Spanish spy and double agent
This is a portrait of Spanish spy and double agent, Juan Pujol Garcia in his uniform as a lieutenant in the Spanish Republic Army.
Up until the breakout of World War II, Pujol was pretty much a failure in all aspects of his life. He had failed at being a student, soldier, businessman and cinema magnate. Not to mention, his marriage was falling apart.
When the war broke out, Pujol approached the British three different times to work for them. When they turned him away, he approached the Nazis, and they accepted him (giving him the codename Arabel). Once he earned credentials working as a Nazi spy, he approached the Allies again, this time getting a job as a double agent (codenamed Garbo).
He began to feed the Nazis a combination of misinformation that was true but useless. Any high-value information always got to the Nazis just a little too late. He even started a spy network consisting of 27 sub-agents. However, in reality, none of them existed. They were completely made up. Nevertheless, he submitted expense reports for them and the Nazis paid their salaries.
At one point, Pujol had to explain why some high-value information got to the Nazis late. He told them that one of his spies had died and even managed to get the Nazis to pay a pension to the imaginary spy’s imaginary wife for her loss. Not only did his false information get the Nazis to waste millions of dollars, but he was also instrumental in convincing the Nazis that the attacks on D-Day were just a diversion, and the real attack was yet to come, keeping vital resources away from the front lines.

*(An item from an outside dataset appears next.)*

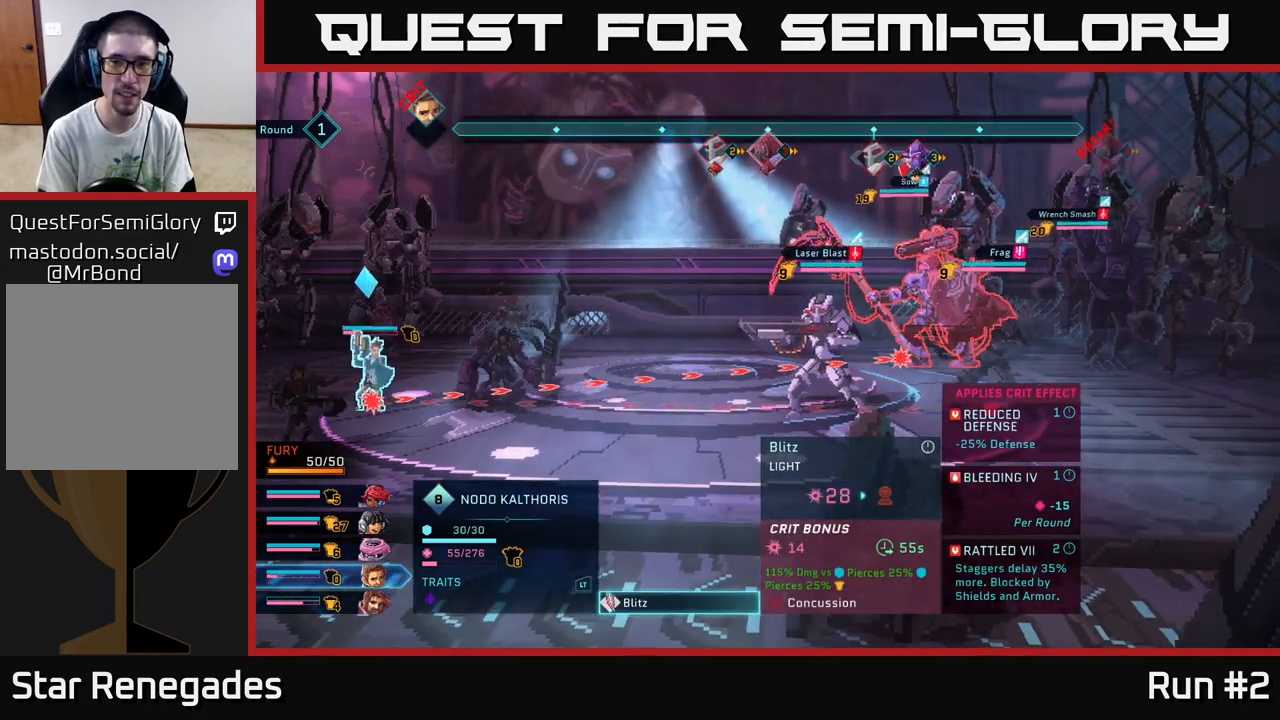
{"buttons": [], "left_stick": "center", "right_stick": "center", "events": [[133, "B", "down"], [217, "B", "up"]]}
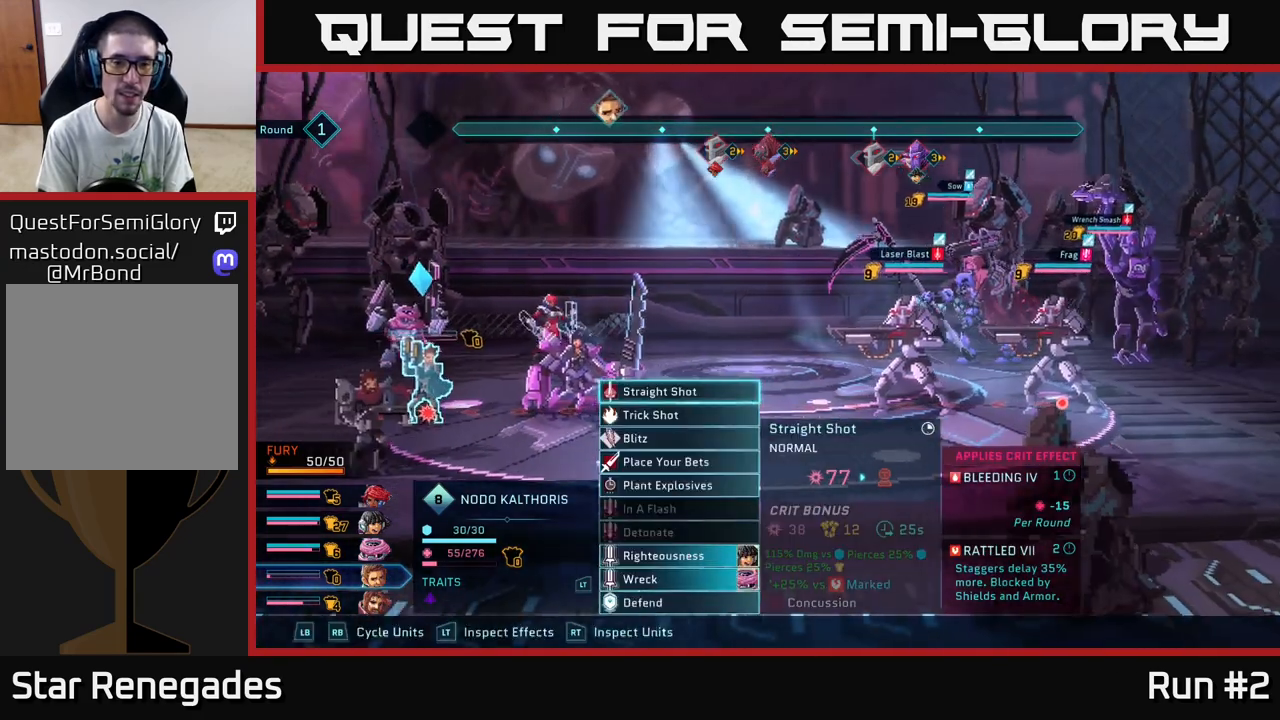
{"buttons": [], "left_stick": "down", "right_stick": "center", "events": [[133, "left_stick", "down"], [333, "left_stick", "center"], [433, "left_stick", "down"]]}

Pujol is one of the only people to ever get an Iron Cross from the Nazis (which required Hitler’s personal authorization, since he wasn’t a soldier) and an MBE (Member of the Order of the British Empire) from King George VI
After the war, Pujol feared that he would be hunted by surviving Nazis. In 1949, with the help of MI5, Pujol travelled to Angola where he faked his own death from malaria. He then moved to Lagunillas, Venezuela, where he set up a small bookstore and gift shop, living in anonymity until his death in 1988.